>>>>
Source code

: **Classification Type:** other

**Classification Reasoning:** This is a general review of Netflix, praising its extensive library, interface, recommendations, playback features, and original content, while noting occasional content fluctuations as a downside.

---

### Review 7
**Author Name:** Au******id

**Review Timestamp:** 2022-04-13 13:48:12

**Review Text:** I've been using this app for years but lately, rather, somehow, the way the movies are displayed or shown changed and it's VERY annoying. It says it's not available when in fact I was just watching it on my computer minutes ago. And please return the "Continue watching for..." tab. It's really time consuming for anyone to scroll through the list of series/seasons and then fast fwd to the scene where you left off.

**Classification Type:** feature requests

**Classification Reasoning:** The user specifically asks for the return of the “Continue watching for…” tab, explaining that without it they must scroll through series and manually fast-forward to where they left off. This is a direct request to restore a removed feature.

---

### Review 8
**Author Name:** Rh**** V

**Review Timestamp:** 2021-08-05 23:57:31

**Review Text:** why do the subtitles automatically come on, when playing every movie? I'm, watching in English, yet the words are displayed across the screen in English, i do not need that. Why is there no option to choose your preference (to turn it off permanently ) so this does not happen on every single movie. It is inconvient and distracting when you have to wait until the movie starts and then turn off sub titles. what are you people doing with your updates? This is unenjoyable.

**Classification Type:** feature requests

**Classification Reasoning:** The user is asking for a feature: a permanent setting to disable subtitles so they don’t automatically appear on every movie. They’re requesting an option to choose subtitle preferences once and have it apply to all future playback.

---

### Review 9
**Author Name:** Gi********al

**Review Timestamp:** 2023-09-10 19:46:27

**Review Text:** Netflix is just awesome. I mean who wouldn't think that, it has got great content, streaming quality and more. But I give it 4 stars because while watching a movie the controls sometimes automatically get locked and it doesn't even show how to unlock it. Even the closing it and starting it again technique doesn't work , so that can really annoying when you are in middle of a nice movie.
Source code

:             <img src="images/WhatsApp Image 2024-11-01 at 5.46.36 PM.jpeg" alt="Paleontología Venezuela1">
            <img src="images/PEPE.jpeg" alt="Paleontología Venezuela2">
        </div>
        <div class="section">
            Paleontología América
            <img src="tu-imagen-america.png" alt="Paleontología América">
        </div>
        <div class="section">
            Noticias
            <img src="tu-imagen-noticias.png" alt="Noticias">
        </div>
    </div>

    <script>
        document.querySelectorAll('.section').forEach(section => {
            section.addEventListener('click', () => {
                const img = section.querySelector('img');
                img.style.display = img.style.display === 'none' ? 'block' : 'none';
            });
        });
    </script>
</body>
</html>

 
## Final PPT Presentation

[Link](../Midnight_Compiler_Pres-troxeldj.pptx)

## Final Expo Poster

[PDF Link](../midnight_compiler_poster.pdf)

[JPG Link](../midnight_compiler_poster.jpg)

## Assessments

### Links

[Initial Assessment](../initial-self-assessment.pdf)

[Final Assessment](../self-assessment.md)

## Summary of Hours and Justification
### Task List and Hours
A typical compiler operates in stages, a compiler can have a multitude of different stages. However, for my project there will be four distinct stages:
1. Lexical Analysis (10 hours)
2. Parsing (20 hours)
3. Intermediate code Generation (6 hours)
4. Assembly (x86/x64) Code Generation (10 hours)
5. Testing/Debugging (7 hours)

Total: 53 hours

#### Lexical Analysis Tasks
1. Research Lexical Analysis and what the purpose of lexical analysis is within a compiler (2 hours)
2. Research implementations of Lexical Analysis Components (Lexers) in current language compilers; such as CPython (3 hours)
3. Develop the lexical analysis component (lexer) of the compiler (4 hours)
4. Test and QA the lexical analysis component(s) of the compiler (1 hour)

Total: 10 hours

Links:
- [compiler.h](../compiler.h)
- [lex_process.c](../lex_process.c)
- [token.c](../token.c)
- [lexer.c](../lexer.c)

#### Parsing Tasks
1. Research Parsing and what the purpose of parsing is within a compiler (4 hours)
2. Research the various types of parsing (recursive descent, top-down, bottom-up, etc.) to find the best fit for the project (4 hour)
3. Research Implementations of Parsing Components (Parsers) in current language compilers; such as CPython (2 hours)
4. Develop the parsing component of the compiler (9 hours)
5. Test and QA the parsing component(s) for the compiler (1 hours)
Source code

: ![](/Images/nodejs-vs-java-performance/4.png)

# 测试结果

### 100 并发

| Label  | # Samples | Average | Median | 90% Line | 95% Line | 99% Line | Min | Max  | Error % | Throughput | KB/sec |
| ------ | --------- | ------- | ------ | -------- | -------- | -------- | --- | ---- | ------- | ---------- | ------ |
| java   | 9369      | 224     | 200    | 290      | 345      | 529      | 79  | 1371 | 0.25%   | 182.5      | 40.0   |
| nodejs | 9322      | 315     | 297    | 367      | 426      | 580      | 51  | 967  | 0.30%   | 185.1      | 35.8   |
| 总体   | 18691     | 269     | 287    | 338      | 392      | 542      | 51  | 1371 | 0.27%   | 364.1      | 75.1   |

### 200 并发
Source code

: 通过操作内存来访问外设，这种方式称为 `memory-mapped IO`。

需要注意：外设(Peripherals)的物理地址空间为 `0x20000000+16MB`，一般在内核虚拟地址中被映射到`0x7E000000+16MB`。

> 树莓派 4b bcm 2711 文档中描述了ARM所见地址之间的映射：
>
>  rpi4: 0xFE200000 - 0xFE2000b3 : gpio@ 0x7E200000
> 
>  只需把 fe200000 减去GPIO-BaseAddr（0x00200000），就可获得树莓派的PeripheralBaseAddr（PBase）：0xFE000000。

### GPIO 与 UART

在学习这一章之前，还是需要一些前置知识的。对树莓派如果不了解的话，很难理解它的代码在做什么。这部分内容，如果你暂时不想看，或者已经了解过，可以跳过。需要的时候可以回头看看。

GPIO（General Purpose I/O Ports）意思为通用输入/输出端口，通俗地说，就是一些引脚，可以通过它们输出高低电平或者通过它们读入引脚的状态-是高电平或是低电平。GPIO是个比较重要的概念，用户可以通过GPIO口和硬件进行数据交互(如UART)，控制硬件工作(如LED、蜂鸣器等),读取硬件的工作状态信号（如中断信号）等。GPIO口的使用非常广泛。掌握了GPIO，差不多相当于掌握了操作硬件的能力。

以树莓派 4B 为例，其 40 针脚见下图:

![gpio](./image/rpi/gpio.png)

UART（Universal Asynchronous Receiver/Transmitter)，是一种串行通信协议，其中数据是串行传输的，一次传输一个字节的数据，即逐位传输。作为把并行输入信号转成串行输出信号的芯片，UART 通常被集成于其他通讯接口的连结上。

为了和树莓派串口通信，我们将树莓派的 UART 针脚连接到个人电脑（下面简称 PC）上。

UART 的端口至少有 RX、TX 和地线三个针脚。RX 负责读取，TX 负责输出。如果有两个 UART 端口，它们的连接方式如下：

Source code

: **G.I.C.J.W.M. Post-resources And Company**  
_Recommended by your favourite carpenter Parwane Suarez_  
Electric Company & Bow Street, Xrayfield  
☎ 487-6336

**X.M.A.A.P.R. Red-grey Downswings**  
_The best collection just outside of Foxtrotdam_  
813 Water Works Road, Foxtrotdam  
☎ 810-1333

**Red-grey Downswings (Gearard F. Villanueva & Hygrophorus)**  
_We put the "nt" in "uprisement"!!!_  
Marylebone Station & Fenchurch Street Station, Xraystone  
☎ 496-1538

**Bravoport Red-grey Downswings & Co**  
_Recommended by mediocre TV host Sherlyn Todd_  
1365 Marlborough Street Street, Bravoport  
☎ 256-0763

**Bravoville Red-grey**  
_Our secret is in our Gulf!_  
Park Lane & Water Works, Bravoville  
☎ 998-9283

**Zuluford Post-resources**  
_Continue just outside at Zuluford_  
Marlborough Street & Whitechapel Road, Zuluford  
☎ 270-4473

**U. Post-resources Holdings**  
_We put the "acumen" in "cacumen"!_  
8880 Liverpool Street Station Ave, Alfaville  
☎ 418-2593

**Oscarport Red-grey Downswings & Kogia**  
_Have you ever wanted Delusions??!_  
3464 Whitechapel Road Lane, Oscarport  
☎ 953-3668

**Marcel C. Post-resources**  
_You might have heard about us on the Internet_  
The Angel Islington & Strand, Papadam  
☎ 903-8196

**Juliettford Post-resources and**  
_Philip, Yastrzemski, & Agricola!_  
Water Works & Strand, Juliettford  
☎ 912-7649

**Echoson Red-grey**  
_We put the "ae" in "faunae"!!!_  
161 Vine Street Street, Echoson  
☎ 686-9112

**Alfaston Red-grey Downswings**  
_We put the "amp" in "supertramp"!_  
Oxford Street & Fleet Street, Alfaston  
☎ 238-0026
<<<<
◆ Solicitud de trabajo
Convierte en una lista JSON de cadenas las líneas que van desde la primera hasta la que contiene "Timestamp:** 2022-04-13 13:48:12", ambas incluidas, con una cadena por línea y omitiendo las líneas en blanco.

◆ Solución a continuación
[
  "Source code",
  ": **Classification Type:** other",
  "**Classification Reasoning:** This is a general review of Netflix, praising its extensive library, interface, recommendations, playback features, and original content, while noting occasional content fluctuations as a downside.",
  "---",
  "### Review 7",
  "**Author Name:** Au******id",
  "**Review Timestamp:** 2022-04-13 13:48:12"
]